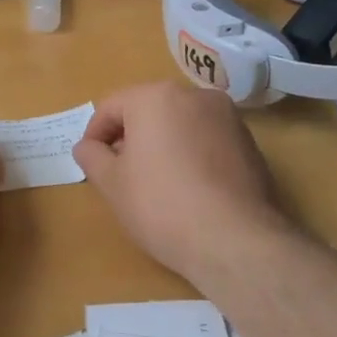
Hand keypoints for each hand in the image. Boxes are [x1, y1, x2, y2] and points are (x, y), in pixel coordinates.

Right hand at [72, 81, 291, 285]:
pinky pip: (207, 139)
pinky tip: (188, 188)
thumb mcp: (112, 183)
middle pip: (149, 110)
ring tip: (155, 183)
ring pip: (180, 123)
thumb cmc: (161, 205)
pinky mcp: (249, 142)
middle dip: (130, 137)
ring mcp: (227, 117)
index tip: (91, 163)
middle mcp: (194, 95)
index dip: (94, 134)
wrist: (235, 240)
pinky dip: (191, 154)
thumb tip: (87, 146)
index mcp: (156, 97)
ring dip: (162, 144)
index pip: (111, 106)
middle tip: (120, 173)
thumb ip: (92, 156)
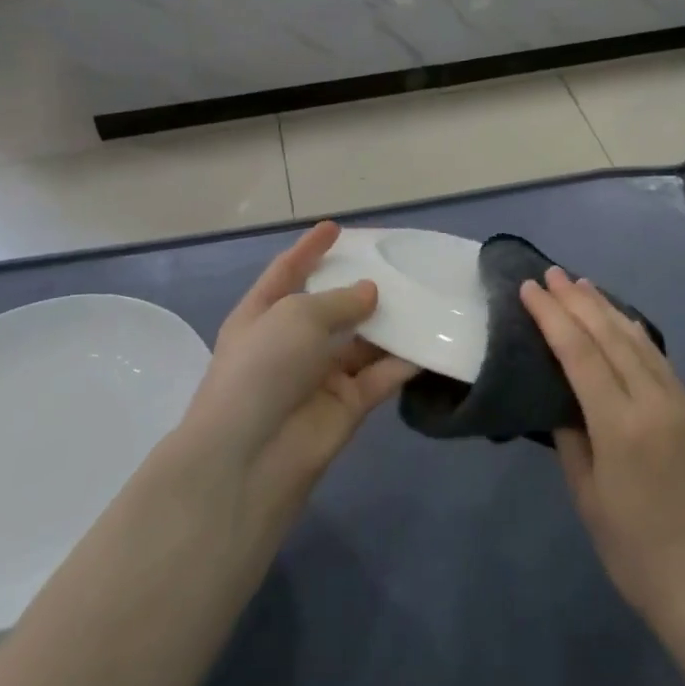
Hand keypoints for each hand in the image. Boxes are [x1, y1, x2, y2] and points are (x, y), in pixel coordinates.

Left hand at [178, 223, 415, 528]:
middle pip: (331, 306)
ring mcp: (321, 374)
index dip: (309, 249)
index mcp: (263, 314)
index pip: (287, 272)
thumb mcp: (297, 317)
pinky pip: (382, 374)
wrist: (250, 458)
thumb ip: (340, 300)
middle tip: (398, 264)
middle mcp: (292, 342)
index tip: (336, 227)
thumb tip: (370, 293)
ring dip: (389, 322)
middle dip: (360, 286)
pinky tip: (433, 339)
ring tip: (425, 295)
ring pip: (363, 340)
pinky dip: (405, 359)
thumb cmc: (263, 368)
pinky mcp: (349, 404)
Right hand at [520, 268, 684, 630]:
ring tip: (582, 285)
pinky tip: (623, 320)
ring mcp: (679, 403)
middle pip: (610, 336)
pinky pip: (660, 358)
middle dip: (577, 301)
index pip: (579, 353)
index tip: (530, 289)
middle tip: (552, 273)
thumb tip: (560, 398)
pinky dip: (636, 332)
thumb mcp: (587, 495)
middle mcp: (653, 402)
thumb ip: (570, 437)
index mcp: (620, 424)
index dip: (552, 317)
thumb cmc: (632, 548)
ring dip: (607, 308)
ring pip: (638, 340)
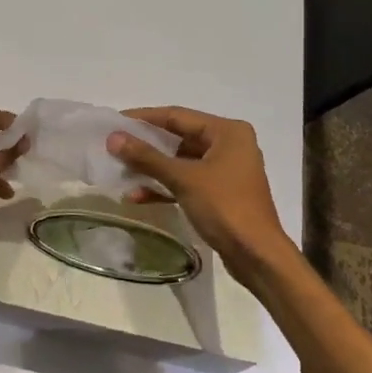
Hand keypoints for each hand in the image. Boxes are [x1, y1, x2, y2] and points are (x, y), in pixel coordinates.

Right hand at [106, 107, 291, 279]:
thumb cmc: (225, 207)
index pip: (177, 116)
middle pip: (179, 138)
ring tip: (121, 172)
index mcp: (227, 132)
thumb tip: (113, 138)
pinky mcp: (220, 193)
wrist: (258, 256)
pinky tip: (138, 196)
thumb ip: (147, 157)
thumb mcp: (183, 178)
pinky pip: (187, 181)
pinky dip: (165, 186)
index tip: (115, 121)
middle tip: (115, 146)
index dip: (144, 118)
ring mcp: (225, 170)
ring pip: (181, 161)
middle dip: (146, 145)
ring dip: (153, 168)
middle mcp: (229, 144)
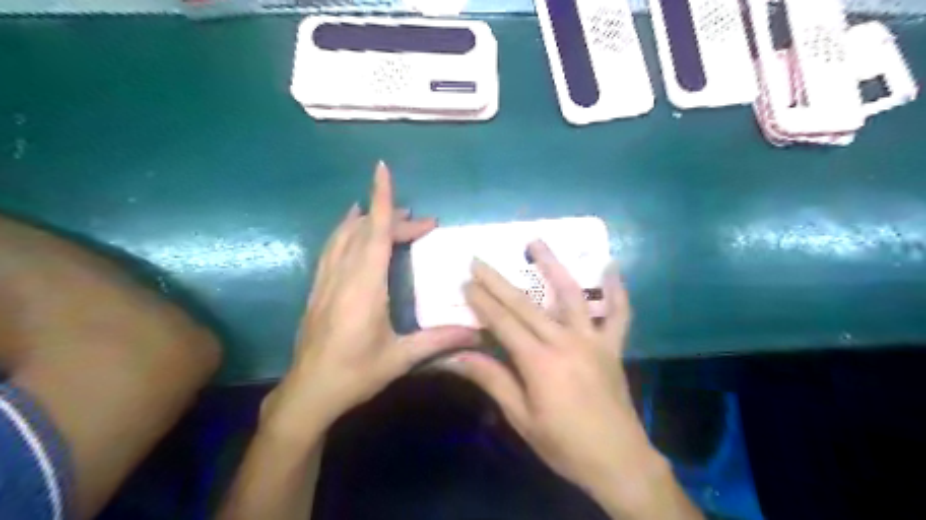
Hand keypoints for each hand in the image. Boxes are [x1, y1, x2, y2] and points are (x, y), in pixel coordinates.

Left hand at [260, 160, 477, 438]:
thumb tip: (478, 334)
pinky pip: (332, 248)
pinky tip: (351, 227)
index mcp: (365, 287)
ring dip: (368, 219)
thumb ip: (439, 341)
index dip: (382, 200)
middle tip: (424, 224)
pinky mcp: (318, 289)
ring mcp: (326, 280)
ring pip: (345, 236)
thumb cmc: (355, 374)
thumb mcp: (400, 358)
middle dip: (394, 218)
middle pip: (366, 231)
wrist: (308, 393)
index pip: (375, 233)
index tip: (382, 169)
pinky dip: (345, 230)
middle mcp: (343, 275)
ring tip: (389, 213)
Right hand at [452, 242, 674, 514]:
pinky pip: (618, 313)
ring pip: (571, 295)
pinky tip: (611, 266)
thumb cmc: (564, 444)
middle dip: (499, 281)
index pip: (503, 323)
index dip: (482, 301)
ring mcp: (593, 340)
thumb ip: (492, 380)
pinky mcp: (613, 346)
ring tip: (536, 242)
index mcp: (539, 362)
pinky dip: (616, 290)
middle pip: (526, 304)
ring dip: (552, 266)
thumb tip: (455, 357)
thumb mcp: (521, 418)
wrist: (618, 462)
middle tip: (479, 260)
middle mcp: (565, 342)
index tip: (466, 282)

⁂

# What you will do:
Each entry above should be restated word for word, though no picture may appear in the copy.

# Solution for this exercise:
Hand keypoints for each hand in the image. Boxes are [x1, y1, x2, y2] and points are (x, y), in pixel coordinates.

Right hand at [72, 81, 291, 285]:
pinky pip: (207, 139)
pinky tip: (188, 188)
thumb mcp: (112, 183)
middle pip: (149, 110)
ring tip: (155, 183)
ring pip: (180, 123)
thumb cmc: (161, 205)
pinky mcp: (249, 142)
middle dip: (130, 137)
ring mcp: (227, 117)
index tip: (91, 163)
middle mcp: (194, 95)
index dip: (94, 134)
wrist: (235, 240)
pinky dip: (191, 154)
thumb tip: (87, 146)
index mcp: (156, 97)
ring dip: (162, 144)
index pip: (111, 106)
middle tip: (120, 173)
thumb ip: (92, 156)
Hand keypoints for each hand in the image. Boxes are [x1, y1, x2, y2] and points are (x, y), in pixel coordinates.

Left hand at [178, 223, 415, 528]:
middle pip: (331, 306)
ring mcp: (321, 374)
index dip: (309, 249)
index mcp: (263, 314)
index pip: (287, 272)
thumb mcp: (297, 317)
pinky pip: (382, 374)
wrist: (250, 458)
thumb ip: (340, 300)
middle tip: (398, 264)
middle mcp: (292, 342)
index tip: (336, 227)
thumb tip: (370, 293)
ring dip: (389, 322)
middle dip: (360, 286)
pinky tip: (433, 339)
ring tip: (425, 295)
ring pip: (363, 340)
pinky dip: (405, 359)
thumb cmc: (263, 368)
pinky mcp: (349, 404)
Right hand at [520, 268, 684, 630]:
ring tip: (582, 285)
pinky tip: (623, 320)
ring mcp: (679, 403)
middle pip: (610, 336)
pinky pip: (660, 358)
middle dip: (577, 301)
index pip: (579, 353)
index tip: (530, 289)
middle tip: (552, 273)
thumb tip: (560, 398)
pinky dip: (636, 332)
thumb mcp: (587, 495)
middle mcp: (653, 402)
thumb ip: (570, 437)
index mcp: (620, 424)
index dip: (552, 317)
thumb cmc: (632, 548)
ring dip: (607, 308)
ring pip: (638, 340)
Hand keypoints for each hand in the image. Boxes are [x1, y1, x2, y2] and points are (x, y), in pixel coordinates.

Right hand at [106, 107, 291, 279]:
thumb cmc: (225, 207)
index pip: (177, 116)
middle pip: (179, 138)
ring tip: (121, 172)
index mcp: (227, 132)
thumb tip: (113, 138)
pinky mcp: (220, 193)
wrist: (258, 256)
pinky tip: (138, 196)
thumb ip: (147, 157)
thumb mcp: (183, 178)
pinky pip: (187, 181)
pinky dip: (165, 186)
index tip: (115, 121)
middle tip: (115, 146)
index dip: (144, 118)
ring mcp: (225, 170)
ring pip: (181, 161)
middle dip: (146, 145)
ring dip: (153, 168)
middle mcp: (229, 144)
Hand keypoints for each hand in the image. Boxes are [x1, y1, x2, y2] and points are (x, y), in pixel coordinates.

Left hand at [260, 160, 477, 438]:
thumb tip: (478, 334)
pinky pip: (332, 248)
pinky tip: (351, 227)
index mcp: (365, 287)
ring dip: (368, 219)
thumb ip: (439, 341)
index dip: (382, 200)
middle tip: (424, 224)
pinky mcp: (318, 289)
ring mcp: (326, 280)
ring pip: (345, 236)
thumb cmc: (355, 374)
thumb mcp: (400, 358)
middle dip: (394, 218)
middle pip: (366, 231)
wrist: (308, 393)
index pip: (375, 233)
index tip: (382, 169)
pinky dip: (345, 230)
middle mcp: (343, 275)
ring tip: (389, 213)
Right hand at [452, 242, 674, 514]:
pinky pip: (618, 313)
ring pip: (571, 295)
pinky tip: (611, 266)
thumb cmc: (564, 444)
middle dip: (499, 281)
index pip: (503, 323)
index dip: (482, 301)
ring mcp: (593, 340)
thumb ip: (492, 380)
pinky mcp: (613, 346)
ring tip: (536, 242)
index mcp: (539, 362)
pinky dip: (616, 290)
middle pip: (526, 304)
ring dip: (552, 266)
thumb tip: (455, 357)
thumb mcp: (521, 418)
wrist: (618, 462)
middle tip: (479, 260)
middle mcp: (565, 342)
index tip: (466, 282)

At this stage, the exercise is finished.